If you see what I'm saying. When President Bush and Prime Minister Blair were selling the idea of an Iraq invasion—
—they were carefully and repeatedly warned that it might not work out as planned; no less radical a figure than the almost Republican North Dakota senator Kent Conrad said, in the October 10 2002 debate on the Authorization to Use Military Force,
a unilateral attack by the United States could destabilize an already volatile and dangerous region and inflame anti-American interests around the globe. An American invasion could doubtless impact the Israeli-Palestinian conflict. The backlash in Arab nations could further energize and deepen anti-American sentiment. Al-Qaida and other terrorist groups could gain more willing suicide bombers and raise even greater financial resources from the wealthy nations of the region. General Wesley Clark, the former Supreme Allied Commander, Europe, put it succinctly: ``If we go in unilaterally or without the full weight of the international organizations behind us, if we go in with a very sparse number of allies. . . . we're liable to super-charge recruiting for al Qaeda.'' Let me repeat that. ``We're liable to super-charge recruiting for al Qaeda.''As they did, at least until Al Qa'eda started seeming too tame for the recruits and the empire-building, Internet-savvy "Islamic State" climbed ahead in the ratings.
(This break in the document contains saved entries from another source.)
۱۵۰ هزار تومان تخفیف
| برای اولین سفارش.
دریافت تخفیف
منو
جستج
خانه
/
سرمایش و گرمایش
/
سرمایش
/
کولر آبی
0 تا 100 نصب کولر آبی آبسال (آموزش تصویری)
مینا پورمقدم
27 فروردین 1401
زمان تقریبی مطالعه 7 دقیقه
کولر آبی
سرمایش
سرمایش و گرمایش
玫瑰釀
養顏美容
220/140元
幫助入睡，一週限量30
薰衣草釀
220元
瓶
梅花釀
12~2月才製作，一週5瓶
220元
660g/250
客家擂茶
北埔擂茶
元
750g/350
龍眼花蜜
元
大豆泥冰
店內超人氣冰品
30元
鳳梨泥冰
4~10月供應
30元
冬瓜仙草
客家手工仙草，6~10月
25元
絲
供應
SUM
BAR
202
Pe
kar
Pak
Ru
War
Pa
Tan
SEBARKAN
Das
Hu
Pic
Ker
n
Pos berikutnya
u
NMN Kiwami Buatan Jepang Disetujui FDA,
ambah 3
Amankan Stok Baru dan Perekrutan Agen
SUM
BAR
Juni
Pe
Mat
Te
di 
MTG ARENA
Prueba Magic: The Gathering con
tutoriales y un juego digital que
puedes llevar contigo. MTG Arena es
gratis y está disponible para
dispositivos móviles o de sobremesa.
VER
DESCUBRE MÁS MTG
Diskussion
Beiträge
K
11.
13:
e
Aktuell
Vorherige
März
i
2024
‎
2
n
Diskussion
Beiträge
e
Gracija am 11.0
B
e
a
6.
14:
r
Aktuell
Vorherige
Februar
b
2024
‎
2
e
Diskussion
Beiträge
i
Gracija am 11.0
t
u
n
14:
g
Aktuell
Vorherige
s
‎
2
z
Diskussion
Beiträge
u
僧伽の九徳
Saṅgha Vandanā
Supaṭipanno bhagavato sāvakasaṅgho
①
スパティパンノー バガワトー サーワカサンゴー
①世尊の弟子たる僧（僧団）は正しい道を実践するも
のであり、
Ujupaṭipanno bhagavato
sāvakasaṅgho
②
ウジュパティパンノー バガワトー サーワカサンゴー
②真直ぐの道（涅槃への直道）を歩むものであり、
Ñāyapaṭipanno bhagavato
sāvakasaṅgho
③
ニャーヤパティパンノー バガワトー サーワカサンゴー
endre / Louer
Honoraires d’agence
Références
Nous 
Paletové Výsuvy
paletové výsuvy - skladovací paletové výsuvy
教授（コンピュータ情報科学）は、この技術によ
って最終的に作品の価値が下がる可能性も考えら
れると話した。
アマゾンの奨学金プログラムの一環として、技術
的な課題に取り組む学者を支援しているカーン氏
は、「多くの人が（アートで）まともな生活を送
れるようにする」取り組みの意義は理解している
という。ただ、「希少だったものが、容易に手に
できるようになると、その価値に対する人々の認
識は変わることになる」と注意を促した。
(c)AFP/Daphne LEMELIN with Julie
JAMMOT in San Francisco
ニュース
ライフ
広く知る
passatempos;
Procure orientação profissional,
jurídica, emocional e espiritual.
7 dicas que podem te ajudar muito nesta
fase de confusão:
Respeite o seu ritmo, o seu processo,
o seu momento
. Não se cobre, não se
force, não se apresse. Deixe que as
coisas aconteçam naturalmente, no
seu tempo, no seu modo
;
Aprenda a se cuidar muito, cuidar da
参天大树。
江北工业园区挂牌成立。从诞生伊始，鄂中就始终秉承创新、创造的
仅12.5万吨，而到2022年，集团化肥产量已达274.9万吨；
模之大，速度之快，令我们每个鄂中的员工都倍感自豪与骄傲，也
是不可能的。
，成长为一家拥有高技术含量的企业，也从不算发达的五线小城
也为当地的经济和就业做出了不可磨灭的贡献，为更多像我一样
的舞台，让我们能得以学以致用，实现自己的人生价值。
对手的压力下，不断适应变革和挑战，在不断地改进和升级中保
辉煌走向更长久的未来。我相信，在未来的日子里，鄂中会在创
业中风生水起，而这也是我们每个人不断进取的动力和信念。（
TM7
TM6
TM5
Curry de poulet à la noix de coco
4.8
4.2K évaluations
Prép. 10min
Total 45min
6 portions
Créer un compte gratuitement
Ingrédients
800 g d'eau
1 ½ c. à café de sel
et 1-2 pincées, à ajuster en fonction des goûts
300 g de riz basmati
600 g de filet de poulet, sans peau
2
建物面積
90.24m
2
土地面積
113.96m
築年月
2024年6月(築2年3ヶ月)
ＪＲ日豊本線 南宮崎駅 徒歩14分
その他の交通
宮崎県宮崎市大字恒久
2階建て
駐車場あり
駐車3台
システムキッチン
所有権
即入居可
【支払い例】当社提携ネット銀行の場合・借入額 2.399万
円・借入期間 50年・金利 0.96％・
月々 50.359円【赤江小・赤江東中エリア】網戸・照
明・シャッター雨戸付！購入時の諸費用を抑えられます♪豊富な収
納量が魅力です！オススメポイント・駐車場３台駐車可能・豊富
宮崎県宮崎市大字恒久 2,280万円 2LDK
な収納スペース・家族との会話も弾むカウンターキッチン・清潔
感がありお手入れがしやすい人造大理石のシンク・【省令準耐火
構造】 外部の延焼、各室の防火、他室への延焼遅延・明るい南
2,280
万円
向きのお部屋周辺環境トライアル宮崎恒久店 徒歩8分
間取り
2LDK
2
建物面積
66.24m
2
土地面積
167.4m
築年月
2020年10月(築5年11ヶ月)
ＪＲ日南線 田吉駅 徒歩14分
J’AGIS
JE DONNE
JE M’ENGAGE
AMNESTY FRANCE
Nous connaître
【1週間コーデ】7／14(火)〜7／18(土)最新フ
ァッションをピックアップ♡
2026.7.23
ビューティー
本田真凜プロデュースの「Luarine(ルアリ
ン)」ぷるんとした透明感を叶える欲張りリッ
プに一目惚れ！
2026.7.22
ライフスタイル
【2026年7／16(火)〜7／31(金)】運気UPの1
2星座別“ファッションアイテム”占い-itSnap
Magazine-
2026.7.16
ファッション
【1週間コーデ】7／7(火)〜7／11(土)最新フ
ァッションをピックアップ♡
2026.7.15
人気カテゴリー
Anti-American and anti-British, he might have said. (Senator Hillary Clinton didn't offer that argument, but did present a good one, saying that a unilateral invasion would set a bad example for countries like Russia, which was also true, as we've seen in Russia's behaviors in Georgia, Ukraine and Syria, Saudi Arabia's bombardment of Yemen, and no doubt many others; but then of course she and the other potential presidential Democratic candidates, Senators Biden, Kerry, Dodd, and Edwards, went and voted for the AUMF anyway.)
We are deeply grieved and angered over the suffering in London and Manchester, which nobody there in any way deserves, but we don't forget whose misguided invasion created the power vacuum in Iraq and Syria within which this violence was able to fester and grow until it started threatening the whole world.